蒼月晴看著瑞松臉色蒼白,想來是失血過多,雖說男女授受不親,但眼下這人命關天的時刻,哪還顧得了這麼多。
「失禮了。」說完,蒼月晴解開了對方的腰帶,剝去外衣還有一層鎖子甲,赤裸的胸膛露在她眼前,肌理分明的胳膊,勁瘦的腹肌,因為受傷染上了黏稠的血液。
沒有因看到男性身體而有任何的想法,蒼月晴趕忙用紗布擦拭傷口周邊的血漬,雖胸前和左臂上各有一道幾寸長的刀口,傷口不深,所以血液才沒有完全浸透衣裳,但拖的時間長了會有些發炎的危險性。
清理好瑞松的傷口後,蒼月晴又灑上藥粉,纏上繃帶,最終還好心替人把衣物給穿了回去。
走了這麼久的路,扶桑覺得當仙靈好多了,用飄著至少不會累,用雙腳走路還會感到痠痛,她右手握成拳頭,輕輕地敲打著痠痛的地方。

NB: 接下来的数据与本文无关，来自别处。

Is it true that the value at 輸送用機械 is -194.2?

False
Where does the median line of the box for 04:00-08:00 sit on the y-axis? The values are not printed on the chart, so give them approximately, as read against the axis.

再一次的露宿野外,顧煙雨很想生個火取暖,但洞窟中並沒有枯枝或是雜草,身上又沒有打火石,只能靠著雙生鏡手中的提燈照亮著整個空間。
「你不是崇雲那邊的人嗎?」顧煙雨屈膝抱著坐在地上,一臉不解地問著:「為何要幫助我們躲藏?」
明明關係又不是特別好,也沒有做過任何有利益的交易,顧煙雨無法理解雙生鏡願意跑來幫助他們的理由,甚至懷疑著是不是攝政王派來監視的人。
被顧煙雨這樣一問,雙生鏡是沉默了一會,他確實沒有義務幫助別人,只是對方都提問了,自然是要回答的,這樣才不會加深雙方之間的誤會。
「我從來都不是哪一邊的人,只是為了達成目的,選擇捷徑最快的方法罷了。」雙生鏡將燈籠放在中間,這樣可以照亮每個人的臉,還能驅散一些躲在黑暗的東西。